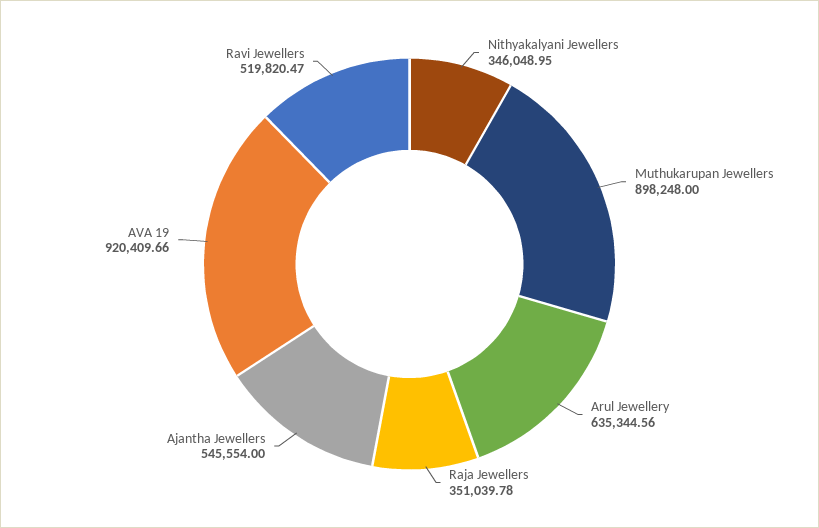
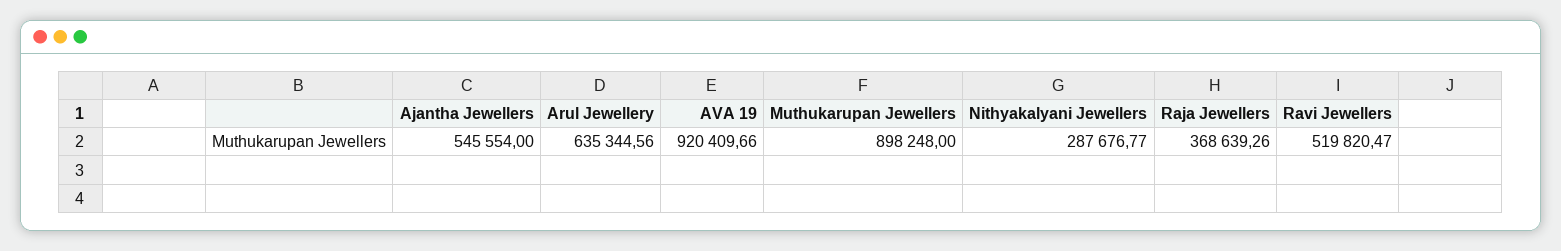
  {
-   "Nithyakalyani Jewellers": 346048.95,
+   "Nithyakalyani Jewellers": 287676.77,
    "Muthukarupan Jewellers": 898248,
    "Arul Jewellery": 635344.56,
-   "Raja Jewellers": 351039.78,
+   "Raja Jewellers": 368639.26,
    "Ajantha Jewellers": 545554,
    "AVA 19": 920409.66,
    "Ravi Jewellers": 519820.47
  }

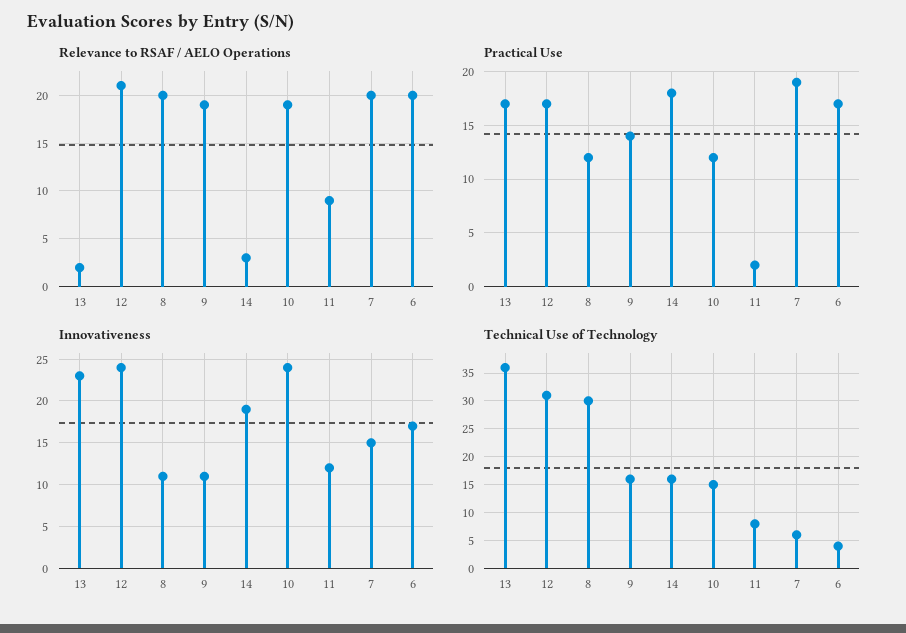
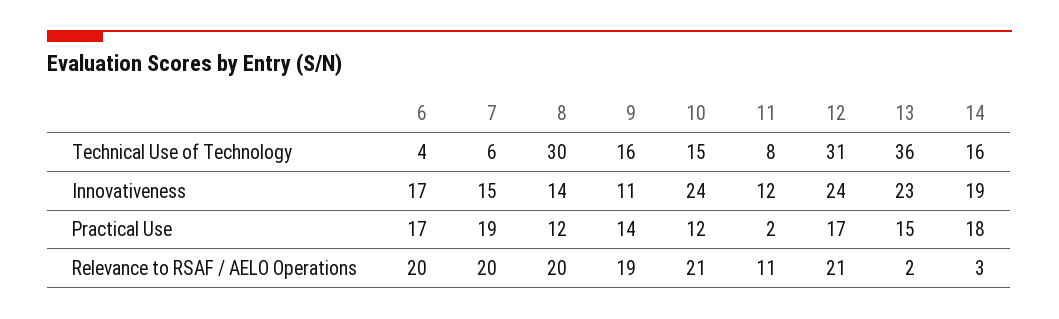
  {
    "Relevance to RSAF / AELO Operations": {
      "13": 2,
      "12": 21,
      "8": 20,
      "9": 19,
      "14": 3,
-     "10": 19,
+     "10": 21,
-     "11": 9,
+     "11": 11,
      "7": 20,
      "6": 20
    },
    "Practical Use": {
-     "13": 17,
+     "13": 15,
      "12": 17,
      "8": 12,
      "9": 14,
      "14": 18,
      "10": 12,
      "11": 2,
      "7": 19,
      "6": 17
    },
    "Innovativeness": {
      "13": 23,
      "12": 24,
-     "8": 11,
+     "8": 14,
      "9": 11,
      "14": 19,
      "10": 24,
      "11": 12,
      "7": 15,
      "6": 17
    },
    "Technical Use of Technology": {
      "13": 36,
      "12": 31,
      "8": 30,
      "9": 16,
      "14": 16,
      "10": 15,
      "11": 8,
      "7": 6,
      "6": 4
    }
  }

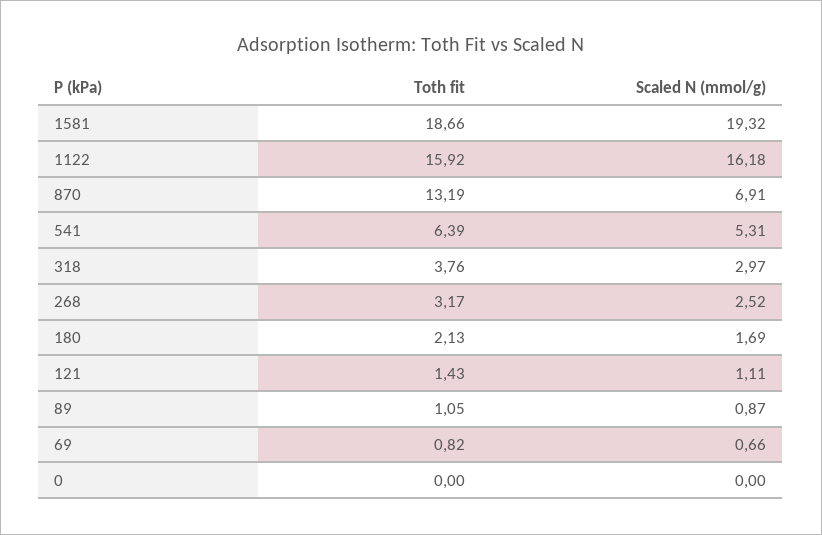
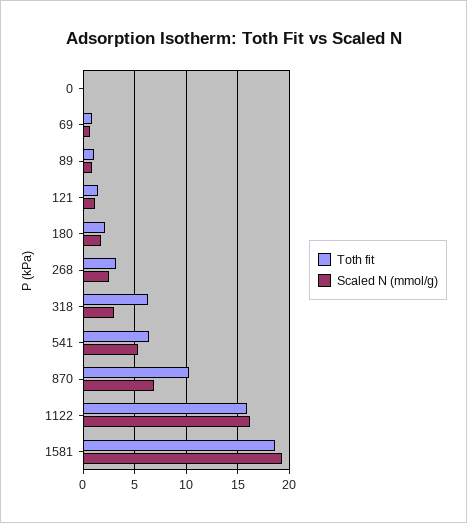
  {
    "Toth fit": {
      "1581": 18.66,
      "1122": 15.92,
-     "870": 13.19,
+     "870": 10,
      "541": 6.39,
-     "318": 3.76,
+     "318": 6,
      "268": 3.17,
      "180": 2.13,
      "121": 1.43,
      "89": 1.05,
      "69": 0.82,
      "0": 0
    },
    "Scaled N (mmol/g)": {
      "1581": 19.32,
      "1122": 16.18,
      "870": 6.91,
      "541": 5.31,
      "318": 2.97,
      "268": 2.52,
      "180": 1.69,
      "121": 1.11,
      "89": 0.87,
      "69": 0.66,
      "0": 0
    }
  }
----------
- _What to produce_
Note every line above where the string "Nithyakalyani" shows up, and copy those lines.

- _Response to the exercise_
-   "Nithyakalyani Jewellers": 346048.95,
+   "Nithyakalyani Jewellers": 287676.77,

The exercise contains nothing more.